Existen muchísimas causas y factores que influyen de manera simultánea en una separación. Sería difícil enumerarlos a todos debido a la diversidad de personalidades que puede haber en una pareja.

En este artículo nos interesa hacer hincapié en los cinco desencadenantes más comunes de divorcio.

Las cinco causas más comunes de separación

A continuación se nombran las cinco causas más comunes de separación y divorcio:

  • Mala elección. Muchas veces las personas manifiestan haberse dado cuenta tarde de que la persona con la que se han casado no es la correcta, es decir, de que han hecho una mala elección.
  • Problemas de dinero.
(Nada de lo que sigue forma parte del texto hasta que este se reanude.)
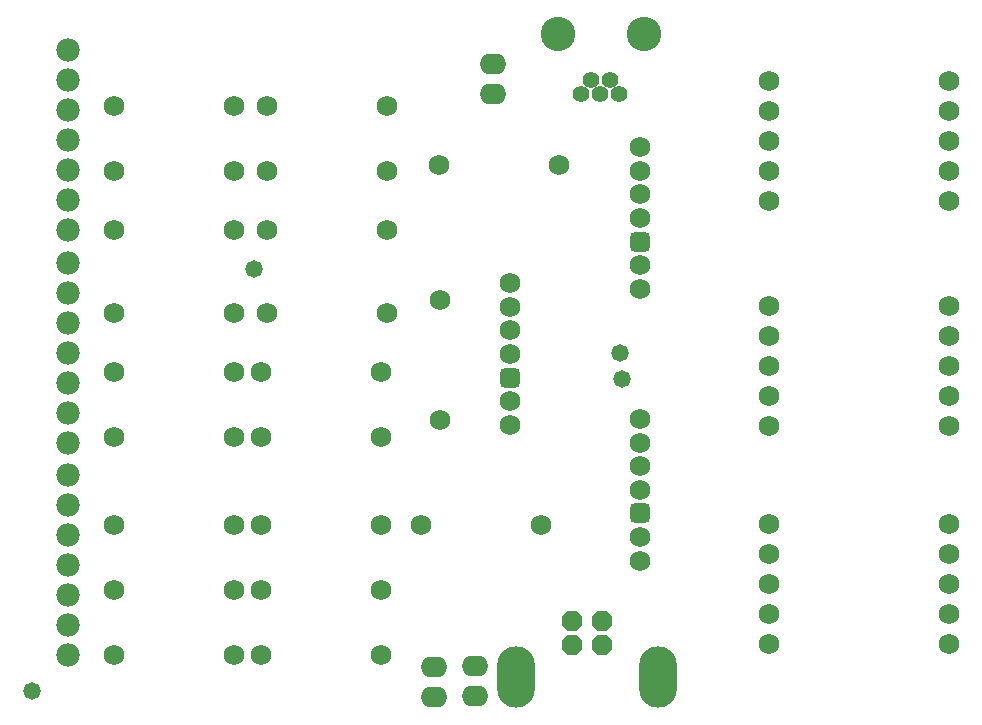
<source format=gbs>
G04 Layer_Color=8150272*
%FSLAX24Y24*%
%MOIN*%
G70*
G01*
G75*
G04:AMPARAMS|DCode=23|XSize=68mil|YSize=68mil|CornerRadius=19mil|HoleSize=0mil|Usage=FLASHONLY|Rotation=90.000|XOffset=0mil|YOffset=0mil|HoleType=Round|Shape=RoundedRectangle|*
%AMROUNDEDRECTD23*
21,1,0.0680,0.0300,0,0,90.0*
21,1,0.0300,0.0680,0,0,90.0*
1,1,0.0380,0.0150,0.0150*
1,1,0.0380,0.0150,-0.0150*
1,1,0.0380,-0.0150,-0.0150*
1,1,0.0380,-0.0150,0.0150*
%
%ADD23ROUNDEDRECTD23*%
%ADD24C,0.0680*%
%ADD25C,0.0780*%
%ADD26O,0.0880X0.0680*%
%ADD27C,0.1150*%
%ADD28C,0.0552*%
%ADD29P,0.0726X8X22.5*%
%ADD30O,0.1261X0.2049*%
%ADD31C,0.0580*%
D23*
X33071Y21260D02*
D03*
X37402Y25787D02*
D03*
Y16732D02*
D03*
D24*
X33071Y22047D02*
D03*
Y22835D02*
D03*
Y20472D02*
D03*
Y23622D02*
D03*
Y19685D02*
D03*
Y24409D02*
D03*
X23850Y30315D02*
D03*
X19850D02*
D03*
X23850Y28150D02*
D03*
X19850D02*
D03*
X23850Y26181D02*
D03*
X19850D02*
D03*
X23850Y23425D02*
D03*
X19850D02*
D03*
X23850Y21457D02*
D03*
X19850D02*
D03*
X23850Y19291D02*
D03*
X19850D02*
D03*
X23850Y16339D02*
D03*
X19850D02*
D03*
X23850Y14173D02*
D03*
X19850D02*
D03*
X23850Y12008D02*
D03*
X19850D02*
D03*
X28969Y30315D02*
D03*
X24969D02*
D03*
X28969Y28150D02*
D03*
X24969D02*
D03*
X28969Y26181D02*
D03*
X24969D02*
D03*
X28969Y23425D02*
D03*
X24969D02*
D03*
X28772Y21457D02*
D03*
X24772D02*
D03*
X28772Y19291D02*
D03*
X24772D02*
D03*
X28772Y16339D02*
D03*
X24772D02*
D03*
X28772Y14173D02*
D03*
X24772D02*
D03*
X28772Y12008D02*
D03*
X24772D02*
D03*
X34677Y28346D02*
D03*
X30677D02*
D03*
X34087Y16339D02*
D03*
X30087D02*
D03*
X30709Y23850D02*
D03*
Y19850D02*
D03*
X47685Y23654D02*
D03*
Y22654D02*
D03*
Y21654D02*
D03*
Y20654D02*
D03*
Y19654D02*
D03*
X41685Y23654D02*
D03*
Y22654D02*
D03*
Y21654D02*
D03*
Y20654D02*
D03*
Y19654D02*
D03*
X47685Y31134D02*
D03*
Y30134D02*
D03*
Y29134D02*
D03*
Y28134D02*
D03*
Y27134D02*
D03*
X41685Y31134D02*
D03*
Y30134D02*
D03*
Y29134D02*
D03*
Y28134D02*
D03*
Y27134D02*
D03*
X37402Y26575D02*
D03*
Y27362D02*
D03*
Y25000D02*
D03*
Y28150D02*
D03*
Y24213D02*
D03*
Y28937D02*
D03*
X47685Y16370D02*
D03*
Y15370D02*
D03*
Y14370D02*
D03*
Y13370D02*
D03*
Y12370D02*
D03*
X41685Y16370D02*
D03*
Y15370D02*
D03*
Y14370D02*
D03*
Y13370D02*
D03*
Y12370D02*
D03*
X37402Y17520D02*
D03*
Y18307D02*
D03*
Y15945D02*
D03*
Y19094D02*
D03*
Y15157D02*
D03*
Y19882D02*
D03*
D25*
X18307Y16008D02*
D03*
Y14008D02*
D03*
Y13008D02*
D03*
Y12008D02*
D03*
Y15008D02*
D03*
Y17008D02*
D03*
Y18008D02*
D03*
Y23094D02*
D03*
Y21094D02*
D03*
Y20094D02*
D03*
Y19094D02*
D03*
Y22094D02*
D03*
Y24094D02*
D03*
Y25094D02*
D03*
Y30181D02*
D03*
Y28181D02*
D03*
Y27181D02*
D03*
Y26181D02*
D03*
Y29181D02*
D03*
Y31181D02*
D03*
Y32181D02*
D03*
D26*
X32480Y31709D02*
D03*
Y30709D02*
D03*
X30512Y10614D02*
D03*
Y11614D02*
D03*
X31890Y11630D02*
D03*
Y10630D02*
D03*
D27*
X37520Y32697D02*
D03*
X34646D02*
D03*
D28*
X36693Y30709D02*
D03*
X36378Y31181D02*
D03*
X36063Y30709D02*
D03*
X35748Y31181D02*
D03*
X35433Y30709D02*
D03*
D29*
X35138Y12344D02*
D03*
Y13132D02*
D03*
X36122D02*
D03*
Y12344D02*
D03*
D30*
X38000Y11278D02*
D03*
X33260D02*
D03*
D31*
X17126Y10827D02*
D03*
X24510Y24890D02*
D03*
X36720Y22070D02*
D03*
X36790Y21200D02*
D03*
M02*

</source>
Los problemas económicos o el mal manejo del dinero por parte de la pareja pueden acarrear serios problemas y peleas que muchas veces desencadenan el divorcio.
  • No aceptar el sacrificio. Muchas veces se cree que el matrimonio no necesita de sacrificios para prosperar. En realidad, es necesario que ante las adversidades uno o ambos cónyuges cedan, para resolverlas en armonía. El matrimonio conlleva un cierto sacrificio.
  • Problemas de violencia. Tanto la violencia física, como la verbal, son causas muy comunes de divorcio. En estos casos puede sufrir toda la familia, dejando marcas para toda la vida.
  • Infidelidad. La infidelidad es otro de los grandes causantes de divorcio. Cuando se descubre una infidelidad, o cuando quien es infiel dedica menos tiempo al cónyuge por su infidelidad, es muy probable que advenga el divorcio.

La marca de los padres

Si bien el divorcio no es algo “heredable” de padres a hijos, muchas veces puede influenciar negativamente en los cónyuges, la separación de padres o de amigos.

Cuando un niño experimenta la separación de sus padres, conoce con ella la indiferencia, el desamor, la agresividad y la frialdad que puede existir entre dos personas. Todo esto puede influir de manera negativa en las relaciones matrimoniales del futuro.